結果顯示 支持度、信賴度 最小值的參數詳解 (parameter specification) 以及計錄演算法執行過程中相關參數的演算法控制 (algorithmic control) 以及若干執行細節。
rules0 # 顯示 rules0 產生之關聯規則數目
## set of 5668 rules
inspect(rules0[1:10]) # 顯示其中前 10 條規則
## lhs rhs support confidence
## [1] {honey} => {whole milk} 0.001118454 0.7333333
## [2] {tidbits} => {rolls/buns} 0.001220132 0.5217391
## [3] {cocoa drinks} => {whole milk} 0.001321810 0.5909091
## [4] {pudding powder} => {whole milk} 0.001321810 0.5652174
## [5] {cooking chocolate} => {whole milk} 0.001321810 0.5200000
## [6] {cereals} => {whole milk} 0.003660397 0.6428571
## [7] {jam} => {whole milk} 0.002948653 0.5471698
## [8] {specialty cheese} => {other vegetables} 0.004270463 0.5000000
## [9] {rice} => {other vegetables} 0.003965430 0.5200000
## [10] {rice} => {whole milk} 0.004677173 0.6133333
## coverage lift count
## [1] 0.001525165 2.870009 11
## [2] 0.002338587 2.836542 12
## [3] 0.002236909 2.312611 13
## [4] 0.002338587 2.212062 13
## [5] 0.002541942 2.035097 13
## [6] 0.005693950 2.515917 36
## [7] 0.005388917 2.141431 29
## [8] 0.008540925 2.584078 42
## [9] 0.007625826 2.687441 39
## [10] 0.007625826 2.400371 46
可看出 rules0 中共包含 5668 條關聯規則,完整顯示這 5668 條關聯規則並沒有太大的意義。而且,透過觀察前 10 條規則,我們發現關聯規則的先後順序與其關聯強度的四個參數值 (support、confidence、lift、coverage) 的取值大小沒有明顯的關聯。

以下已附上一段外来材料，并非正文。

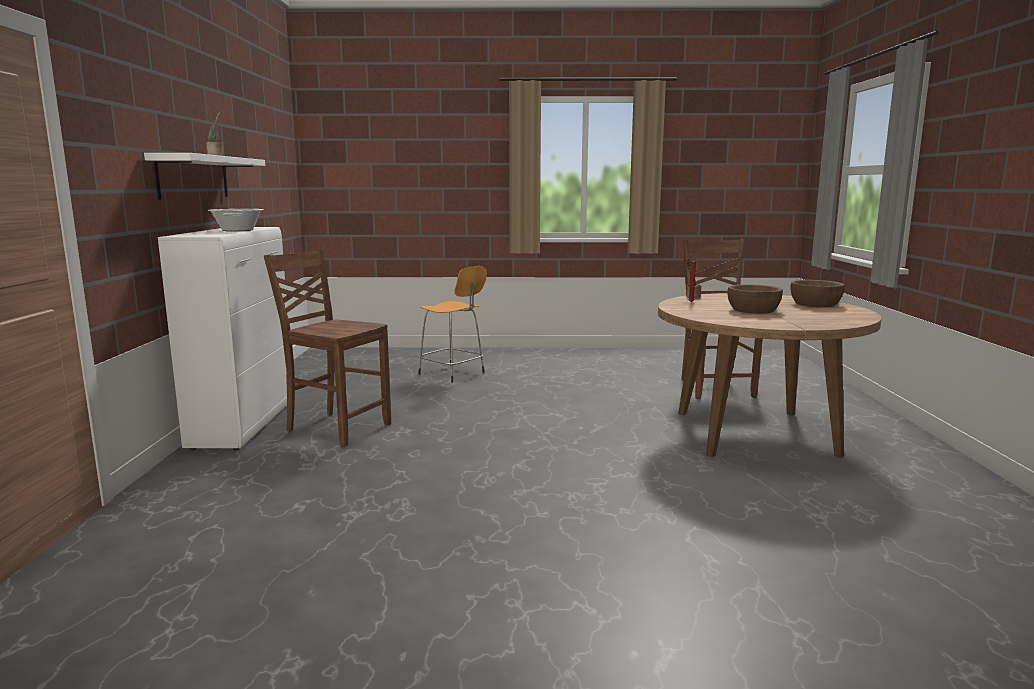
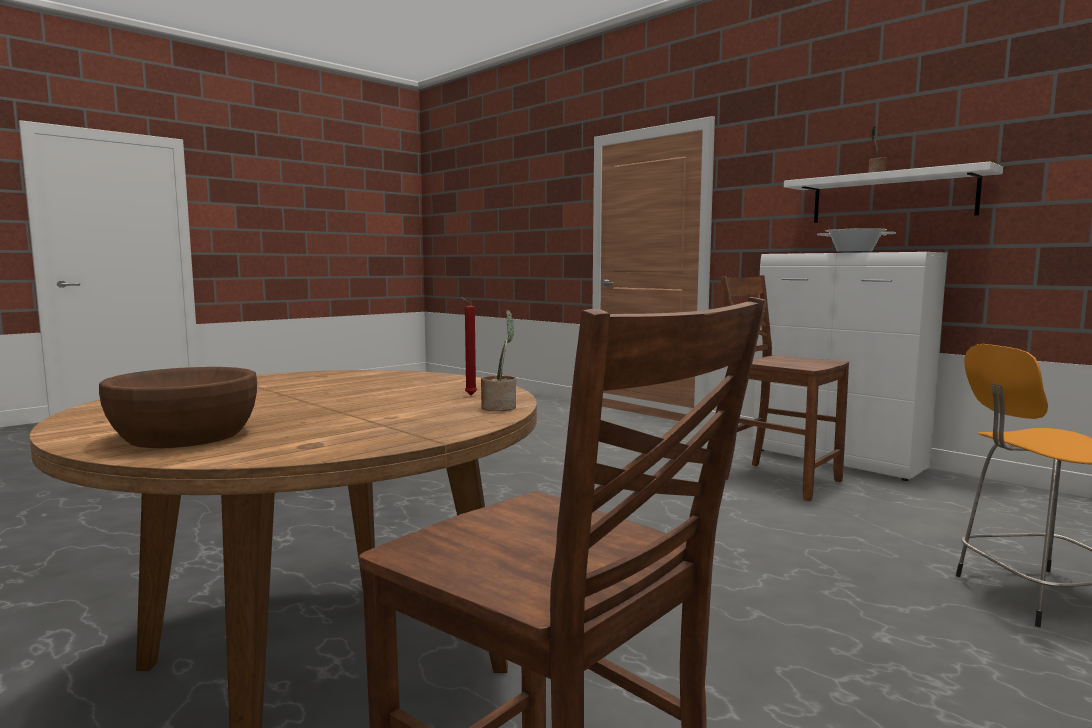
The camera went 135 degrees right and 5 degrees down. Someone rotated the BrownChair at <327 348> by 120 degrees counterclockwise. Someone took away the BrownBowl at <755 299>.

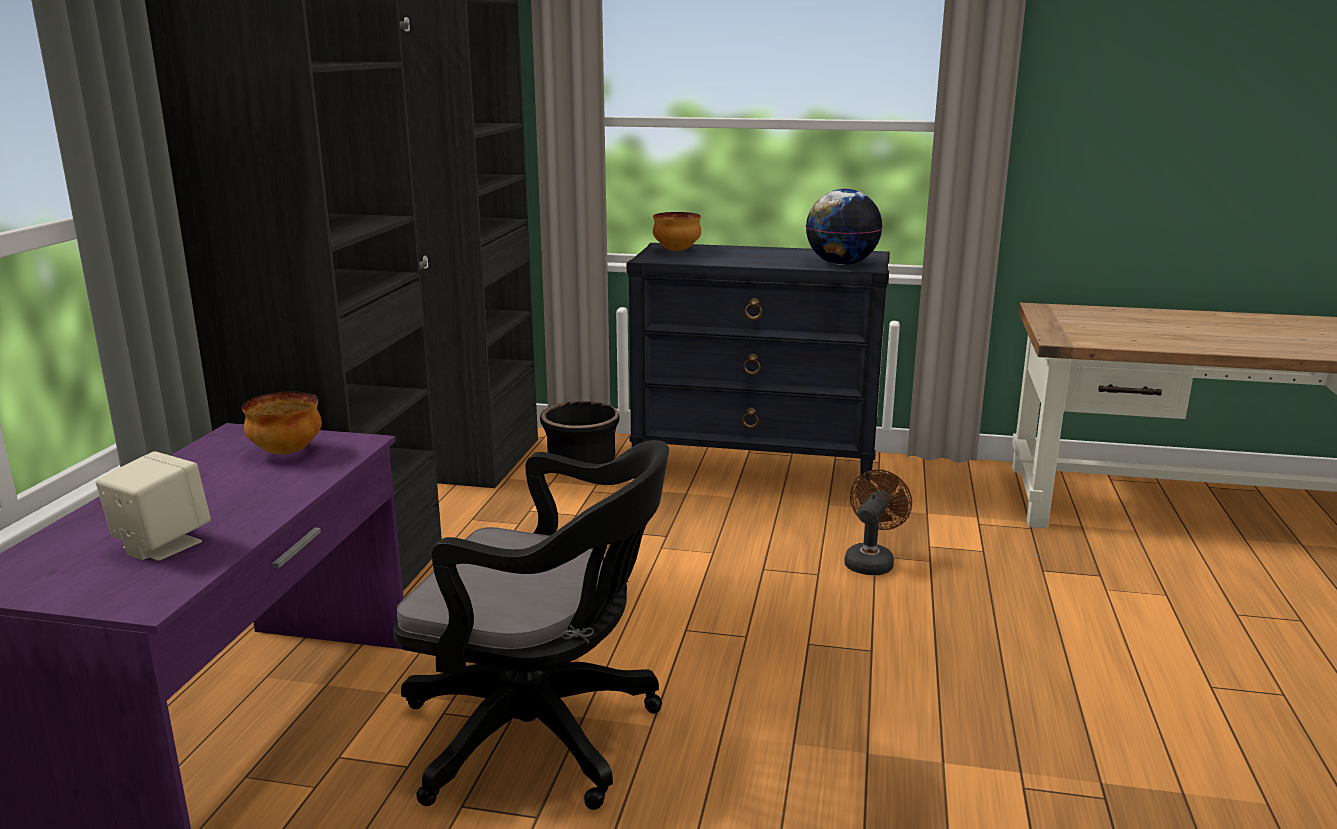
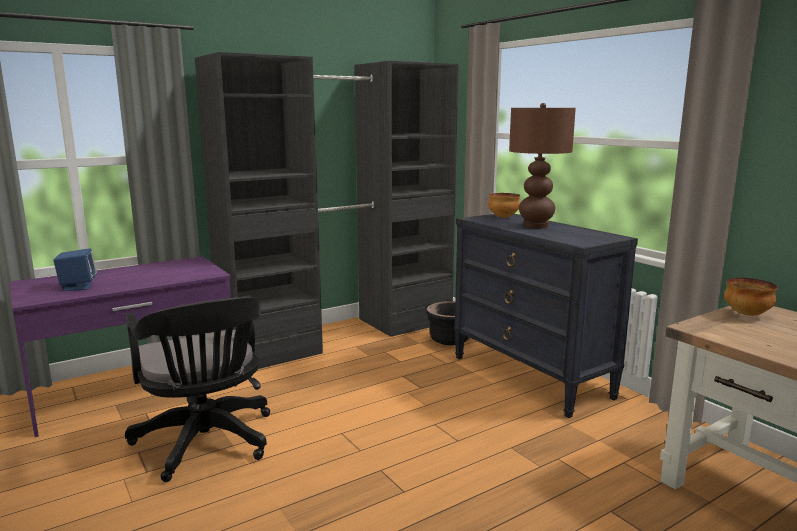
The camera went 45 degrees right and 5 degrees down. Someone took away the Globe at <844 227>. Someone carried the Bowl from <282 423> to <751 297>. Someone repainted the BeigeSpeaker at <153 506>, which became the BlueSpeaker at <75 269>. Someone took away the BrownFan at <878 522>. Someone put down the BrownTableLamp at <542 165>.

面對複雜混亂的大量訊息,較好的方法是針對生成規則進行強度控制,以生成關聯性較強的若干重要規則,以下透過幾種嘗試進行參數調整:
rules01=apriori(Groceries,parameter=list(support=0.005,confidence=0.5))
## Apriori
##
## Parameter specification:
## confidence minval smax arem aval originalSupport maxtime support minlen
## 0.5 0.1 1 none FALSE TRUE 5 0.005 1
## maxlen target ext
## 10 rules TRUE
##
## Algorithmic control:
## filter tree heap memopt load sort verbose
## 0.1 TRUE TRUE FALSE TRUE 2 TRUE
##
## Absolute minimum support count: 49
##
## set item appearances ...[0 item(s)] done [0.00s].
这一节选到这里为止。